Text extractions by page
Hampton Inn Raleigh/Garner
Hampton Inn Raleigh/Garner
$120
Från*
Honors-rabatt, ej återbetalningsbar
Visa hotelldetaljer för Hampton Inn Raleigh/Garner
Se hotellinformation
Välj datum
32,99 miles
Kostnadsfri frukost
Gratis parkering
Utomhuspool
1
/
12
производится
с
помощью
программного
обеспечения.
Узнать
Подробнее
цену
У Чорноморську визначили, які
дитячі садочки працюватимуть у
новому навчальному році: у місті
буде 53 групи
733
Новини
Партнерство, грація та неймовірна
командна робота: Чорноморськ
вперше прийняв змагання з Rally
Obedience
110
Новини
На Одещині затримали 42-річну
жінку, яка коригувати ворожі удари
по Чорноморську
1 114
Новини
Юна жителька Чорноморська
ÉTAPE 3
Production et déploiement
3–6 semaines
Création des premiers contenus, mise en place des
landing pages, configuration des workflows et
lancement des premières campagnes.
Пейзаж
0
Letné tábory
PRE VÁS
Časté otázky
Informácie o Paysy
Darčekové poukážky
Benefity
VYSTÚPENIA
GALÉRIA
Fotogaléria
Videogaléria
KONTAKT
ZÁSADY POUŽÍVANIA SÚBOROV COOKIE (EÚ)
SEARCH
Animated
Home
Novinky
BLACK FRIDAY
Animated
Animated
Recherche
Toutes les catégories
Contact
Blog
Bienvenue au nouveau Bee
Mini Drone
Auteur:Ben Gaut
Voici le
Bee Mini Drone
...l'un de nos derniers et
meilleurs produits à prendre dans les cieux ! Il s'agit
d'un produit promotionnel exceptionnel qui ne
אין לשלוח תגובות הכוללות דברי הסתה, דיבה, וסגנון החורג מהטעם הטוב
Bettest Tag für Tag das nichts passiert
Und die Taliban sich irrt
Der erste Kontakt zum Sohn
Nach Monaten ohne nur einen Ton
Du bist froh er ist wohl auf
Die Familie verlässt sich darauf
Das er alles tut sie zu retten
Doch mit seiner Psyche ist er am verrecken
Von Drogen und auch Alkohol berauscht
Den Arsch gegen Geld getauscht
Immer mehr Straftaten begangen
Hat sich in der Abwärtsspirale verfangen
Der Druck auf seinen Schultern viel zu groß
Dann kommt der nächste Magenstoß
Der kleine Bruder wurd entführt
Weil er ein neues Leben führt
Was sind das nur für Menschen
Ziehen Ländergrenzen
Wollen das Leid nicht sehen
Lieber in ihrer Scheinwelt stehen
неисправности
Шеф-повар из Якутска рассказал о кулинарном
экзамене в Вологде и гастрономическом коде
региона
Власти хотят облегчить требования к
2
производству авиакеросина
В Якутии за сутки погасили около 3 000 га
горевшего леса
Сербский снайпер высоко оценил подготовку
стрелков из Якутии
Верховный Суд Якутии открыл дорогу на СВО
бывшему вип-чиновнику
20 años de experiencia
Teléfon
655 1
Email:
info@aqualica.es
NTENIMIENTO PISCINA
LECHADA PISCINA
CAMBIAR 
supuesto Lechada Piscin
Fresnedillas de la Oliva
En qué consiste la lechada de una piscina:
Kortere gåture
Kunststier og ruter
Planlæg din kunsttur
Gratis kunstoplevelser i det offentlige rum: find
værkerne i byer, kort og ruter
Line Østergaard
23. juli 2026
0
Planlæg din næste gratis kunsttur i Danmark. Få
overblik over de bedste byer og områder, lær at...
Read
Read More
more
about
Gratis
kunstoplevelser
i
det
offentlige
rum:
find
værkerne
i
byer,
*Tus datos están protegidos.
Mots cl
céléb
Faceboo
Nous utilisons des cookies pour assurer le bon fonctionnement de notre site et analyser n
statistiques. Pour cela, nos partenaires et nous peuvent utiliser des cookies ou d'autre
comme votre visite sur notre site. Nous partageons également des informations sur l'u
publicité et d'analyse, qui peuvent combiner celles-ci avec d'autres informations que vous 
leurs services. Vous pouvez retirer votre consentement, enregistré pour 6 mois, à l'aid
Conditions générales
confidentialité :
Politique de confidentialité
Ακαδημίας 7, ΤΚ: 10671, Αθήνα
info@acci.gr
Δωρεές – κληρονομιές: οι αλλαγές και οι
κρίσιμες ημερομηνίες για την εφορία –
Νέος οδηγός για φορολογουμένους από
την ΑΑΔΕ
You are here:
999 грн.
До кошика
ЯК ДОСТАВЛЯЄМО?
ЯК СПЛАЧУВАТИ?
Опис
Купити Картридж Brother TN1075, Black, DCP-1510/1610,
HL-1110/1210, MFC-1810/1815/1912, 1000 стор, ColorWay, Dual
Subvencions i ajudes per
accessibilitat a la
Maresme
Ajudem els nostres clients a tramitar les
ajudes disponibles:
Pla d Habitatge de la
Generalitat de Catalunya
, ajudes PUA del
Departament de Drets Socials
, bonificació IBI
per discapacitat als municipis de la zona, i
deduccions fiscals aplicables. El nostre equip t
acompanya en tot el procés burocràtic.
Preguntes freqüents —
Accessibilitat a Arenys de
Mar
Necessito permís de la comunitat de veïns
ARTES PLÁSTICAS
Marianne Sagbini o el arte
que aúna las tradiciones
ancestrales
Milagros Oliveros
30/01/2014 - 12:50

= ASSIGNMENT =
Output every line of text from all the records above as a single numbered list, omitting blank lines.

= TASK ANSWER =
1. Hampton Inn Raleigh/Garner
2. Hampton Inn Raleigh/Garner
3. $120
4. Från*
5. Honors-rabatt, ej återbetalningsbar
6. Visa hotelldetaljer för Hampton Inn Raleigh/Garner
7. Se hotellinformation
8. Välj datum
9. 32,99 miles
10. Kostnadsfri frukost
11. Gratis parkering
12. Utomhuspool
13. 1
14. /
15. 12
16. производится
17. с
18. помощью
19. программного
20. обеспечения.
21. Узнать
22. Подробнее
23. цену
24. У Чорноморську визначили, які
25. дитячі садочки працюватимуть у
26. новому навчальному році: у місті
27. буде 53 групи
28. 733
29. Новини
30. Партнерство, грація та неймовірна
31. командна робота: Чорноморськ
32. вперше прийняв змагання з Rally
33. Obedience
34. 110
35. Новини
36. На Одещині затримали 42-річну
37. жінку, яка коригувати ворожі удари
38. по Чорноморську
39. 1 114
40. Новини
41. Юна жителька Чорноморська
42. ÉTAPE 3
43. Production et déploiement
44. 3–6 semaines
45. Création des premiers contenus, mise en place des
46. landing pages, configuration des workflows et
47. lancement des premières campagnes.
48. Пейзаж
49. 0
50. Letné tábory
51. PRE VÁS
52. Časté otázky
53. Informácie o Paysy
54. Darčekové poukážky
55. Benefity
56. VYSTÚPENIA
57. GALÉRIA
58. Fotogaléria
59. Videogaléria
60. KONTAKT
61. ZÁSADY POUŽÍVANIA SÚBOROV COOKIE (EÚ)
62. SEARCH
63. Animated
64. Home
65. Novinky
66. BLACK FRIDAY
67. Animated
68. Animated
69. Recherche
70. Toutes les catégories
71. Contact
72. Blog
73. Bienvenue au nouveau Bee
74. Mini Drone
75. Auteur:Ben Gaut
76. Voici le
77. Bee Mini Drone
78. ...l'un de nos derniers et
79. meilleurs produits à prendre dans les cieux ! Il s'agit
80. d'un produit promotionnel exceptionnel qui ne
81. אין לשלוח תגובות הכוללות דברי הסתה, דיבה, וסגנון החורג מהטעם הטוב
82. Bettest Tag für Tag das nichts passiert
83. Und die Taliban sich irrt
84. Der erste Kontakt zum Sohn
85. Nach Monaten ohne nur einen Ton
86. Du bist froh er ist wohl auf
87. Die Familie verlässt sich darauf
88. Das er alles tut sie zu retten
89. Doch mit seiner Psyche ist er am verrecken
90. Von Drogen und auch Alkohol berauscht
91. Den Arsch gegen Geld getauscht
92. Immer mehr Straftaten begangen
93. Hat sich in der Abwärtsspirale verfangen
94. Der Druck auf seinen Schultern viel zu groß
95. Dann kommt der nächste Magenstoß
96. Der kleine Bruder wurd entführt
97. Weil er ein neues Leben führt
98. Was sind das nur für Menschen
99. Ziehen Ländergrenzen
100. Wollen das Leid nicht sehen
101. Lieber in ihrer Scheinwelt stehen
102. неисправности
103. Шеф-повар из Якутска рассказал о кулинарном
104. экзамене в Вологде и гастрономическом коде
105. региона
106. Власти хотят облегчить требования к
107. 2
108. производству авиакеросина
109. В Якутии за сутки погасили около 3 000 га
110. горевшего леса
111. Сербский снайпер высоко оценил подготовку
112. стрелков из Якутии
113. Верховный Суд Якутии открыл дорогу на СВО
114. бывшему вип-чиновнику
115. 20 años de experiencia
116. Teléfon
117. 655 1
118. Email:
119. info@aqualica.es
120. NTENIMIENTO PISCINA
121. LECHADA PISCINA
122. CAMBIAR 
123. supuesto Lechada Piscin
124. Fresnedillas de la Oliva
125. En qué consiste la lechada de una piscina:
126. Kortere gåture
127. Kunststier og ruter
128. Planlæg din kunsttur
129. Gratis kunstoplevelser i det offentlige rum: find
130. værkerne i byer, kort og ruter
131. Line Østergaard
132. 23. juli 2026
133. 0
134. Planlæg din næste gratis kunsttur i Danmark. Få
135. overblik over de bedste byer og områder, lær at...
136. Read
137. Read More
138. more
139. about
140. Gratis
141. kunstoplevelser
142. i
143. det
144. offentlige
145. rum:
146. find
147. værkerne
148. i
149. byer,
150. *Tus datos están protegidos.
151. Mots cl
152. céléb
153. Faceboo
154. Nous utilisons des cookies pour assurer le bon fonctionnement de notre site et analyser n
155. statistiques. Pour cela, nos partenaires et nous peuvent utiliser des cookies ou d'autre
156. comme votre visite sur notre site. Nous partageons également des informations sur l'u
157. publicité et d'analyse, qui peuvent combiner celles-ci avec d'autres informations que vous 
158. leurs services. Vous pouvez retirer votre consentement, enregistré pour 6 mois, à l'aid
159. Conditions générales
160. confidentialité :
161. Politique de confidentialité
162. Ακαδημίας 7, ΤΚ: 10671, Αθήνα
163. info@acci.gr
164. Δωρεές – κληρονομιές: οι αλλαγές και οι
165. κρίσιμες ημερομηνίες για την εφορία –
166. Νέος οδηγός για φορολογουμένους από
167. την ΑΑΔΕ
168. You are here:
169. 999 грн.
170. До кошика
171. ЯК ДОСТАВЛЯЄМО?
172. ЯК СПЛАЧУВАТИ?
173. Опис
174. Купити Картридж Brother TN1075, Black, DCP-1510/1610,
175. HL-1110/1210, MFC-1810/1815/1912, 1000 стор, ColorWay, Dual
176. Subvencions i ajudes per
177. accessibilitat a la
178. Maresme
179. Ajudem els nostres clients a tramitar les
180. ajudes disponibles:
181. Pla d Habitatge de la
182. Generalitat de Catalunya
183. , ajudes PUA del
184. Departament de Drets Socials
185. , bonificació IBI
186. per discapacitat als municipis de la zona, i
187. deduccions fiscals aplicables. El nostre equip t
188. acompanya en tot el procés burocràtic.
189. Preguntes freqüents —
190. Accessibilitat a Arenys de
191. Mar
192. Necessito permís de la comunitat de veïns
193. ARTES PLÁSTICAS
194. Marianne Sagbini o el arte
195. que aúna las tradiciones
196. ancestrales
197. Milagros Oliveros
198. 30/01/2014 - 12:50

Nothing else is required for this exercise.